DATASET ENTRIES ->

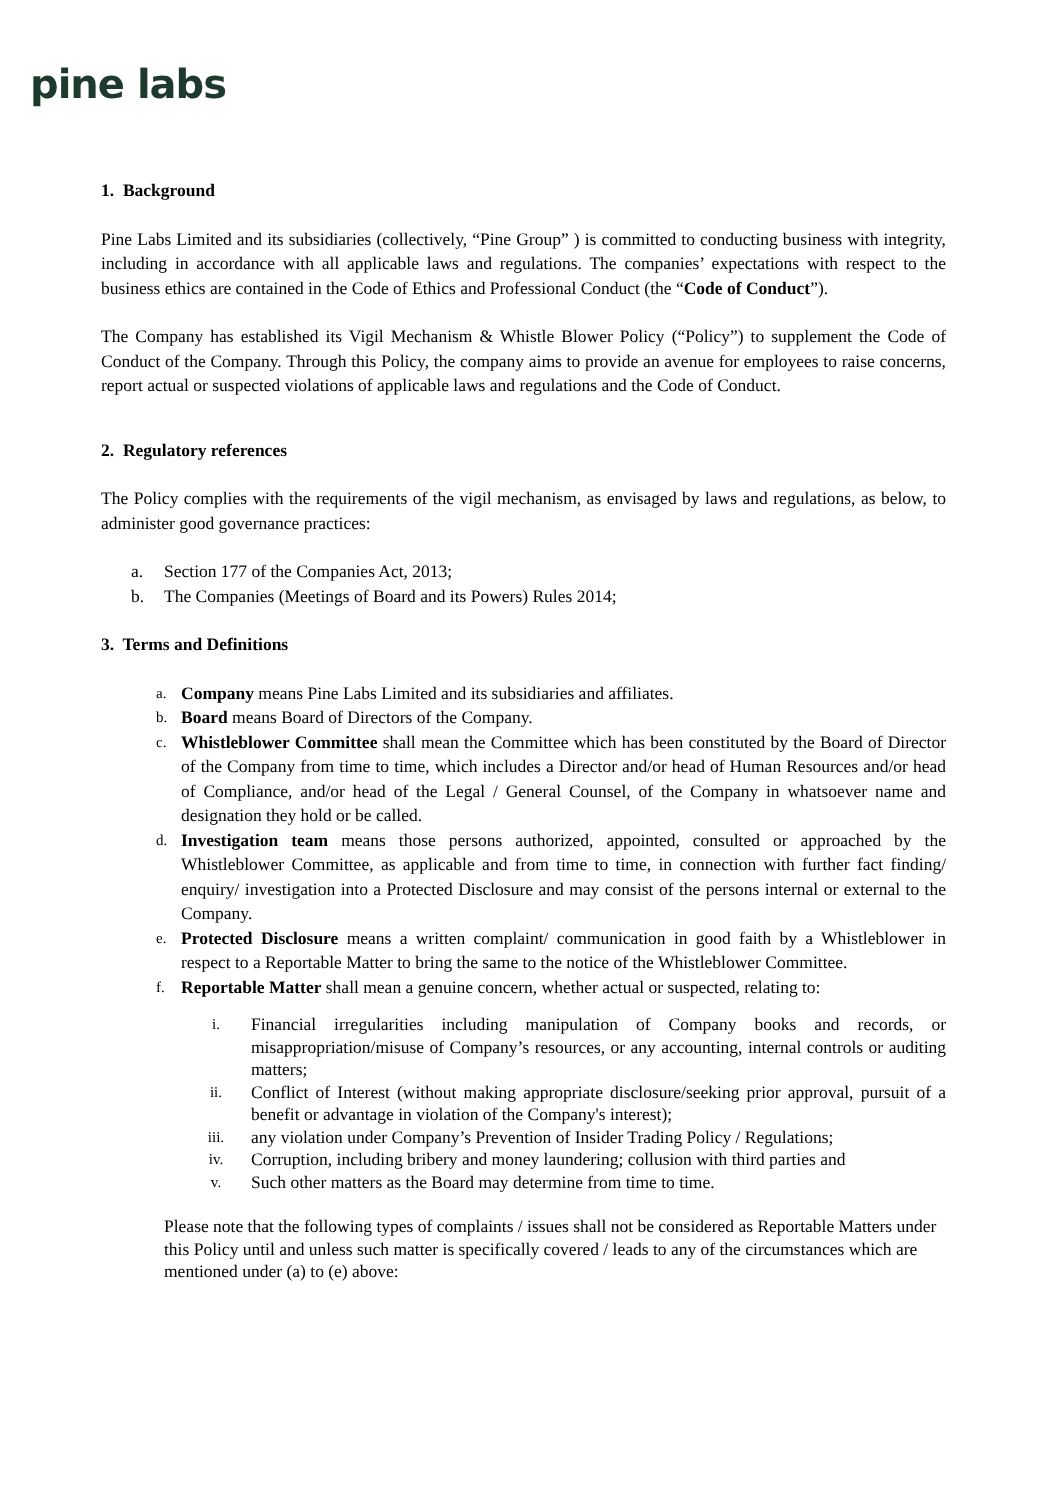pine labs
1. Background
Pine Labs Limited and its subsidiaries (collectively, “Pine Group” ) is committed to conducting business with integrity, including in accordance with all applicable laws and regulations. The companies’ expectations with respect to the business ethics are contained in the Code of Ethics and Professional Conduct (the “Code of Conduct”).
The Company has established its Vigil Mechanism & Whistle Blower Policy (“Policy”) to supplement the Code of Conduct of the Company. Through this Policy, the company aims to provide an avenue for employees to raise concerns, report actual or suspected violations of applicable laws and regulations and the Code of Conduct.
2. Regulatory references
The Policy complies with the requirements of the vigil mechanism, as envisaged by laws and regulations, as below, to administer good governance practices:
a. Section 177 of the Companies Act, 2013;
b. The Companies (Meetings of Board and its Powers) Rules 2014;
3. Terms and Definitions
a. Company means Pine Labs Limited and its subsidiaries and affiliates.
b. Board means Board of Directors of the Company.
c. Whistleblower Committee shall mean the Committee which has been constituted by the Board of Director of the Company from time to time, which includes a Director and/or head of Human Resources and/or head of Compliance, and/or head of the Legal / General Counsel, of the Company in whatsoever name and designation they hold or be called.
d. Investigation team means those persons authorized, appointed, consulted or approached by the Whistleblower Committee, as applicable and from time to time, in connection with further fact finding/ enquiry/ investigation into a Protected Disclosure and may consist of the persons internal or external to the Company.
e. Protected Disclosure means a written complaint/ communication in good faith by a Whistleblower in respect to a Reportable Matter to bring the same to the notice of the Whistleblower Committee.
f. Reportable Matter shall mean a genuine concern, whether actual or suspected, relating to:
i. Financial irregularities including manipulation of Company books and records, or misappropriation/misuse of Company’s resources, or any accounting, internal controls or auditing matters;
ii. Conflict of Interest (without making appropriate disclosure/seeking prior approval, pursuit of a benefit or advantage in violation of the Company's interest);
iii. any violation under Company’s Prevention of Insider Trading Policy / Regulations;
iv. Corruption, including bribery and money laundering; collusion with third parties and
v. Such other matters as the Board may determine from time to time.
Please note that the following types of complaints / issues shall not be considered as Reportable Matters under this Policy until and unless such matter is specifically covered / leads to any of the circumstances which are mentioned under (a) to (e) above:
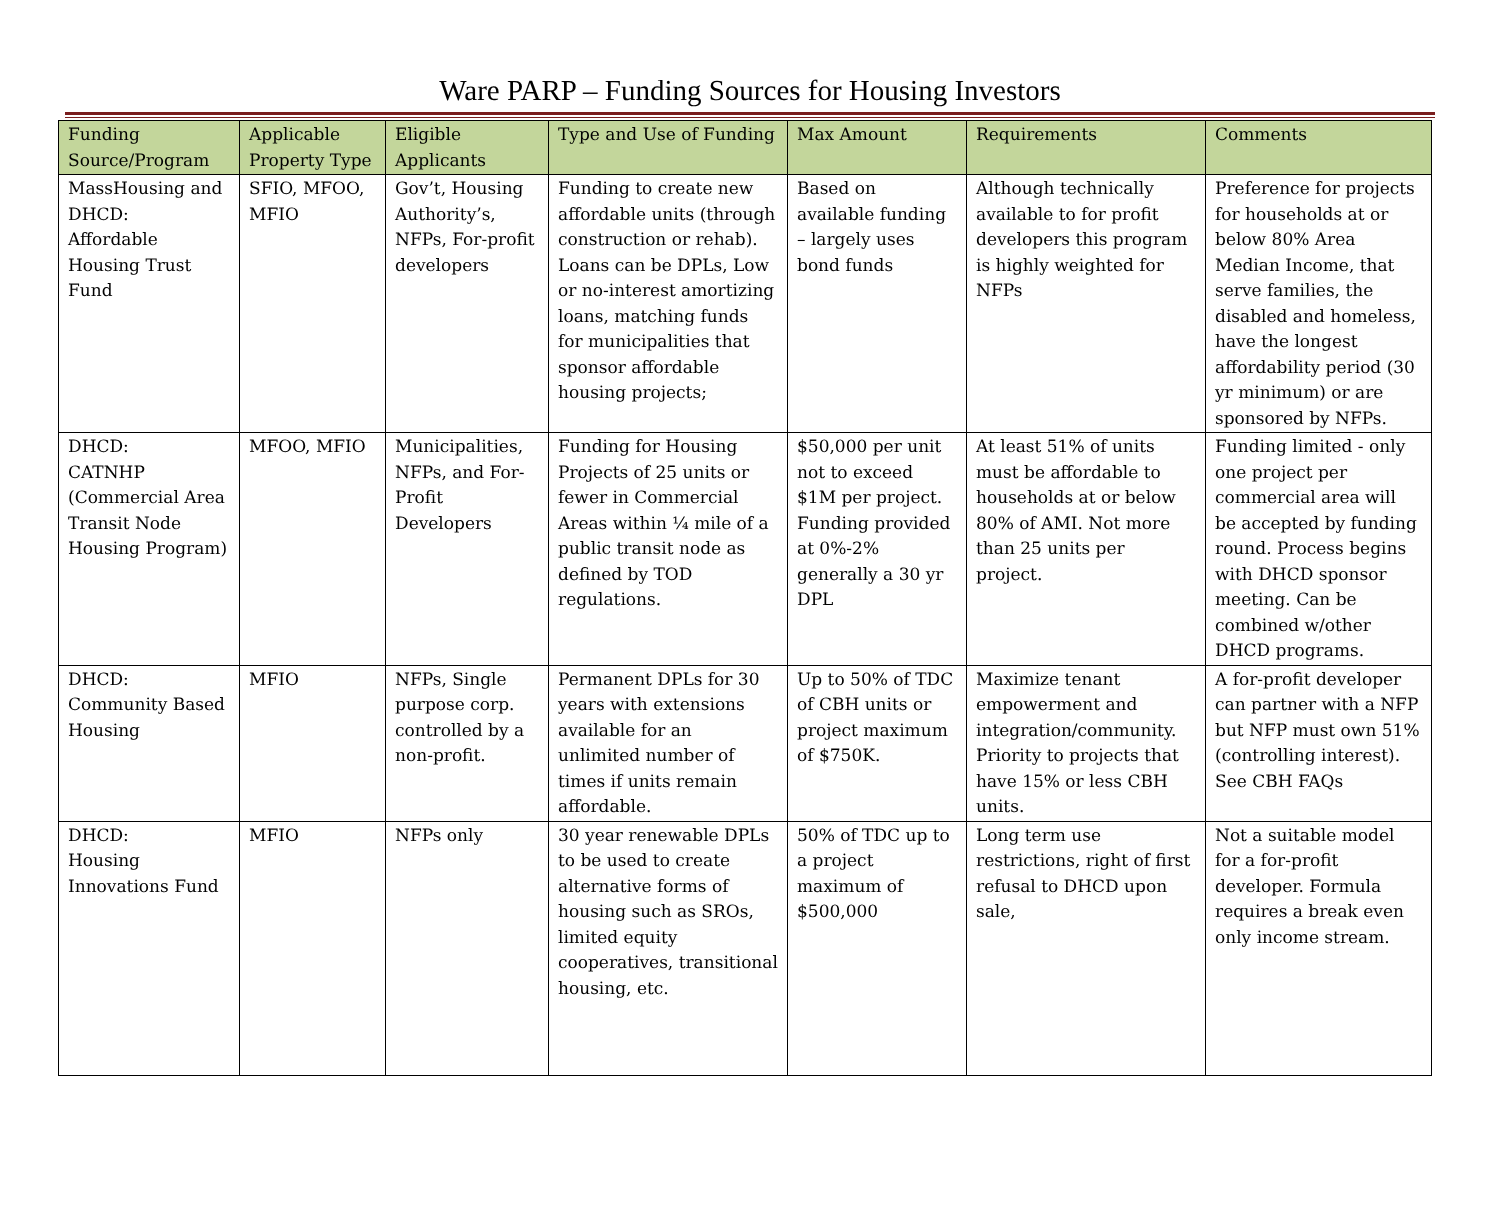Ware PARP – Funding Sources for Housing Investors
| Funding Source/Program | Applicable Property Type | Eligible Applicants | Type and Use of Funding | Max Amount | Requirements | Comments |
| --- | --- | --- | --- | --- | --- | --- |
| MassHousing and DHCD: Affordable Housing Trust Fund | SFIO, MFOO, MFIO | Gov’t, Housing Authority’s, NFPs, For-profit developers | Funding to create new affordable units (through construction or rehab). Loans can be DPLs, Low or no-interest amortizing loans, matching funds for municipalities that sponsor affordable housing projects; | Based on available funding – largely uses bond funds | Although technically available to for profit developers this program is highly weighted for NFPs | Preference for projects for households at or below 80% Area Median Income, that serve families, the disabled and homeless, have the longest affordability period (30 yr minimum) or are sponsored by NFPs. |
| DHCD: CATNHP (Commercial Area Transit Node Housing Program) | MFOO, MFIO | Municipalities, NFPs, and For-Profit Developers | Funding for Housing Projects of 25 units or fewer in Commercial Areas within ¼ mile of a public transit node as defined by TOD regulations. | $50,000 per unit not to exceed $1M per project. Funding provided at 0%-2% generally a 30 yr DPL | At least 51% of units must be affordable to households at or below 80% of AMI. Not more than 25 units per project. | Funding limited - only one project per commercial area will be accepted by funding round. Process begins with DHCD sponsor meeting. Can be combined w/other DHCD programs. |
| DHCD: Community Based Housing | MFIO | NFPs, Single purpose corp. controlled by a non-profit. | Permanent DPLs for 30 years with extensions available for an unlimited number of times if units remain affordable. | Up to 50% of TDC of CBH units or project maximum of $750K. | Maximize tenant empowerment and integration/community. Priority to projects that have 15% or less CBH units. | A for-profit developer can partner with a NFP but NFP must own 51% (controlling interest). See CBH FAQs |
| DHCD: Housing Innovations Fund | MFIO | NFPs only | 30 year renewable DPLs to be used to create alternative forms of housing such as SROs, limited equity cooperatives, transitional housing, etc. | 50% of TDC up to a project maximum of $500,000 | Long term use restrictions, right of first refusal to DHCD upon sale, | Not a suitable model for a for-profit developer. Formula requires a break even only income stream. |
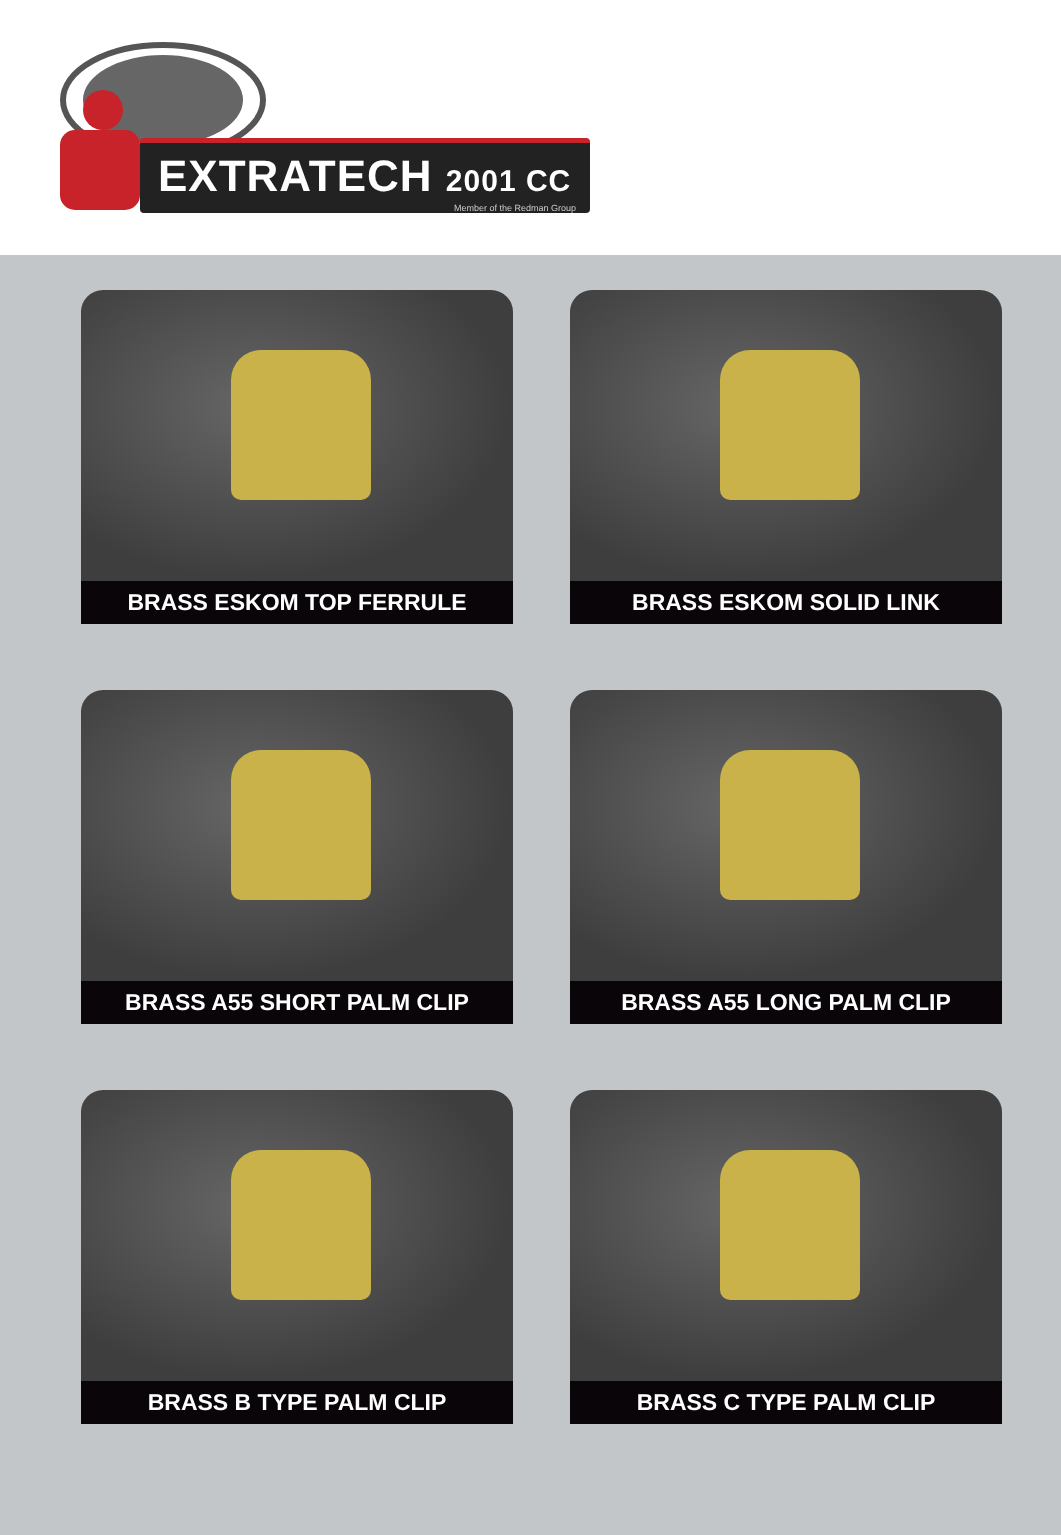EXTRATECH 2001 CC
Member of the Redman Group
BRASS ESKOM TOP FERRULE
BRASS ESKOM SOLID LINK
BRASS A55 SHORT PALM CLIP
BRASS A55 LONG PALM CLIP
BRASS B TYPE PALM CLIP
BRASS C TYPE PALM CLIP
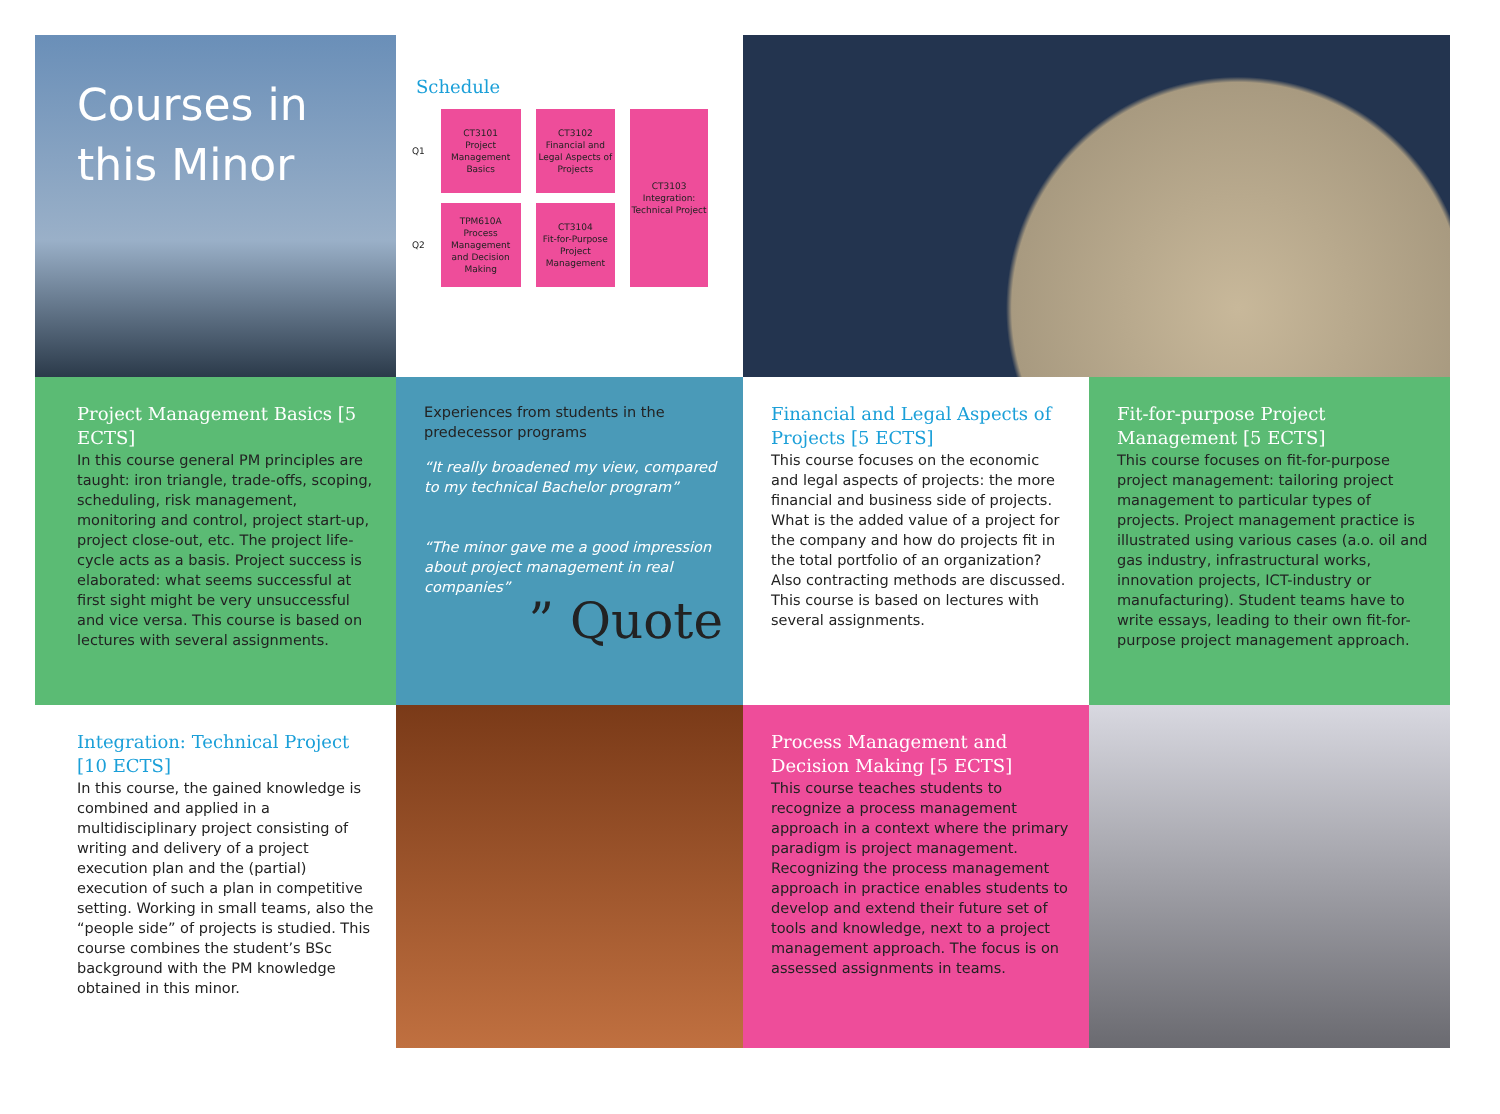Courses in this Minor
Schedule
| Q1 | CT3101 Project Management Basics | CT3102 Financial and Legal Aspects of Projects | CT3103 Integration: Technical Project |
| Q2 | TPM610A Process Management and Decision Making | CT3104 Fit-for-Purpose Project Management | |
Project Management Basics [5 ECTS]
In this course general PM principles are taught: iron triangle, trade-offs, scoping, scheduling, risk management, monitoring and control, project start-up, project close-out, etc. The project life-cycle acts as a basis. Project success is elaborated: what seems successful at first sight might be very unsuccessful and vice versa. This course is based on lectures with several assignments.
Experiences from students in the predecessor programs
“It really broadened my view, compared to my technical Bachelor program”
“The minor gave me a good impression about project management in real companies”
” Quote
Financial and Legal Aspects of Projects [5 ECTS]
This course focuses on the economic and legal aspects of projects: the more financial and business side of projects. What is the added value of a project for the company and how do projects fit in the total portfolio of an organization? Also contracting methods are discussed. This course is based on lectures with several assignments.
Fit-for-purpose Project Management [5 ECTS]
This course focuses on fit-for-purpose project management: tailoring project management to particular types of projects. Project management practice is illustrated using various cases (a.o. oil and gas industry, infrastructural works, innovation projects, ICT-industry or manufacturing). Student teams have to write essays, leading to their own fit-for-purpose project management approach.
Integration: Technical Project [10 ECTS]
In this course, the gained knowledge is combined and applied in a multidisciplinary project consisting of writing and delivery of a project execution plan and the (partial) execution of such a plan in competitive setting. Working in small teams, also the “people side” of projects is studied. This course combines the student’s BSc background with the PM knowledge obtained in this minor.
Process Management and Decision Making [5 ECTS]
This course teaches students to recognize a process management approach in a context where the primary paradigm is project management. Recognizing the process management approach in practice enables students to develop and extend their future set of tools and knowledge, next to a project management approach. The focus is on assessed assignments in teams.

EXERCISE AIM ->
Without the pictures, return the listing above from its first line through the line that has "is committed to".

SOLVED EXERCISE ->
pine labs
1. Background
Pine Labs Limited and its subsidiaries (collectively, “Pine Group” ) is committed to conducting business with integrity, including in accordance with all applicable laws and regulations. The companies’ expectations with respect to the business ethics are contained in the Code of Ethics and Professional Conduct (the “Code of Conduct”).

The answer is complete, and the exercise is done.